= Howard M. Feinstein =

American psychiatrist and author

Howard Marvin Feinstein (born 1929) is an American psychiatrist and writer. His 1984 biography of the psychologist and philosopher William James was a finalist for the National Book Award.

Feinstein received his undergraduate degree from Cornell University and then earned a medical degree also from Cornell in 1955. He completed his psychiatry residency at NewYork-Presbyterian Westchester hospital and then served two years as a captain in the United States Army Medical Corps at Fort Sill in Oklahoma. He earned a PhD at Cornell University in 1977 with his thesis entitled Fathers and Sons: Work and the Inner World of William James, An Intergenerational Inquiry.

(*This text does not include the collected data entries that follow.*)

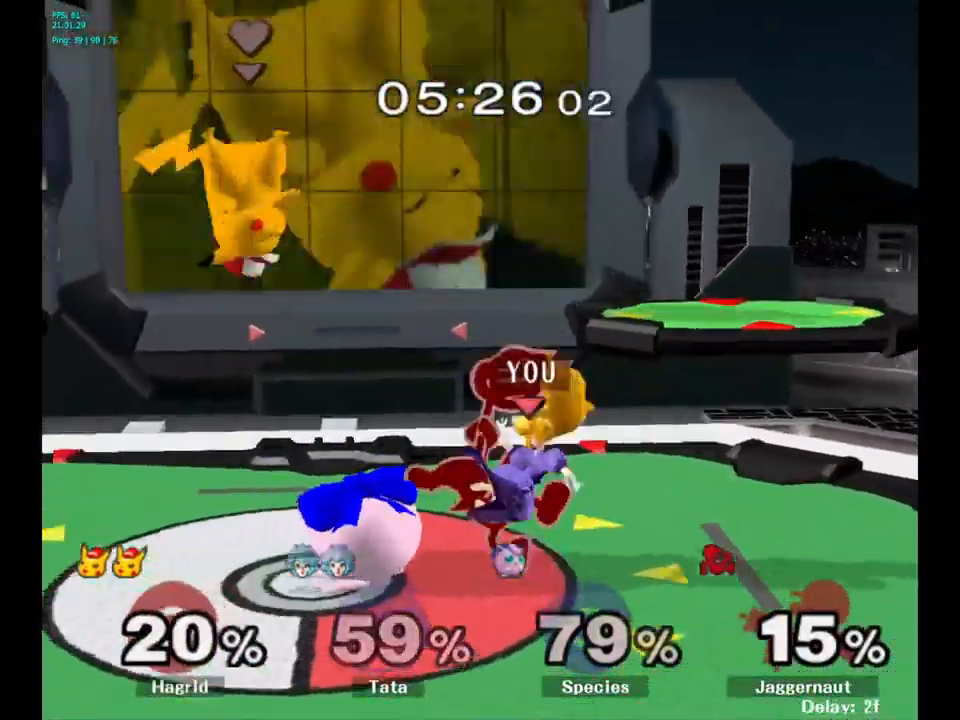
{"buttons": [], "left_stick": "center", "right_stick": "center", "events": [[17, "left_stick", "center"], [50, "A", "up"]]}
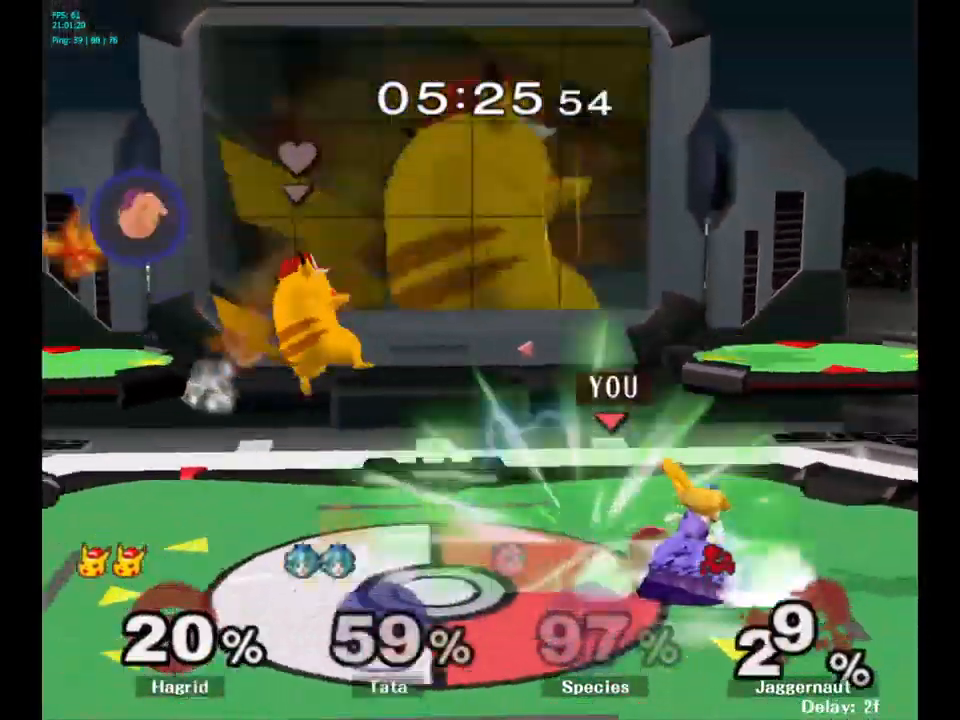
{"buttons": [], "left_stick": "center", "right_stick": "center", "events": []}
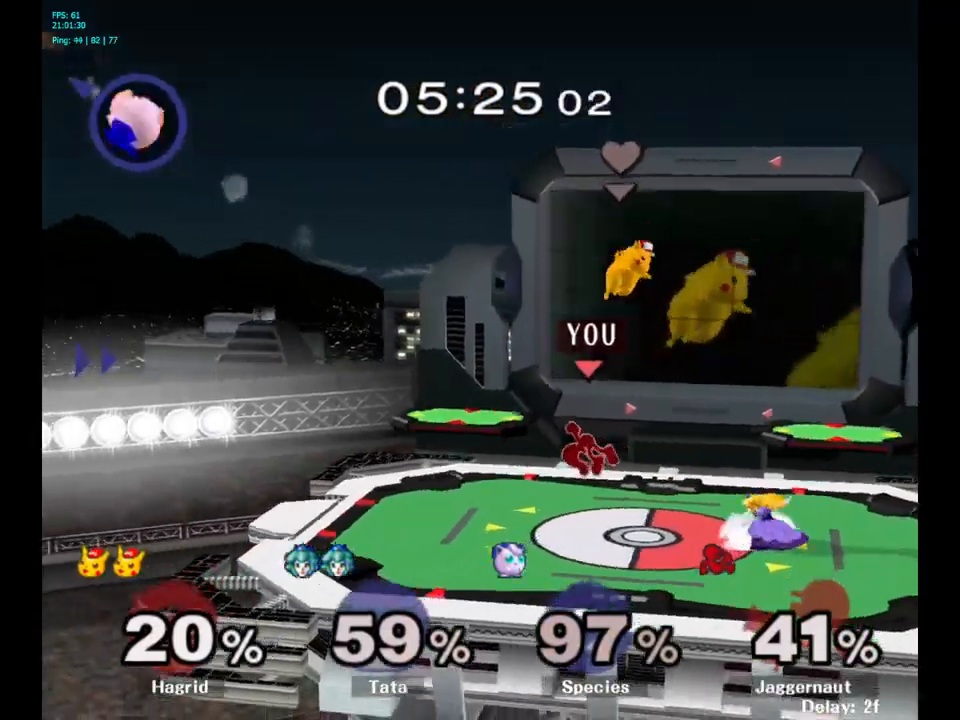
{"buttons": ["Y", "R1"], "left_stick": "down-left", "right_stick": "center", "events": [[17, "left_stick", "left"], [150, "Y", "down"], [150, "left_stick", "center"], [233, "Y", "up"], [283, "Y", "down"], [383, "left_stick", "down-left"], [433, "R1", "down"]]}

Fathers and Sons examined letters and diaries from three generations of the James family, spanning from the end of the American Revolution to World War I, in an exploration of how historical and cultural contexts shaped the James' psychological minds. Feinstein explains how he used this form of psychobiography to guide his own clinical practice as a psychologist. This thesis would be further developed by Feinstein to become his 1984 book Becoming William James, which was published by the Cornell University Press and Plunkett Lake Press. Writing for the New York Times, physician and bioethecist Willard Gaylin described the book as a success, and stated of Feinstein: "He has offered us a rich new vocabulary with which to describe William James." Gaylin was critical of Feinstein for only including James' earlier life, and failing to explain how the fledgling young man with little to no experience became one of the foremost thinkers of the 19th century and one of the most important figures in the field of modern psychology. Gaylin was also critical of the book for not exploring with any detail James' relationship with his mother Mary James, who was said to have a central role in his early life. Finally, Gaylin was critical for the inclusion of some family members' letters, particularly James' younger brothers Wilkie and Bob, feeling the inclusion of their chapter was superfluous and did not pertain at all with James' own psychology or character. Writing in The American Historical Review, historian Dorothy Ross stated that James' "complex personality has discouraged and eluded biographers" but Feinstein's work "has finally given us a life study equal in richness to James himself". Ross stated the book provides a rich analysis and description of life in Victorian era America. Ross also stated that Feinstein succeeds in explaining how the environment and other family members shaped James' own personality and life, however she was also critical of the work for not expounded more on James' mother Mary and their relationship.

Feinstein was a professor of psychology at Cornell University. He studied psychobiography under Erik Erikson and was a visiting fellow at the Tavistock Clinic.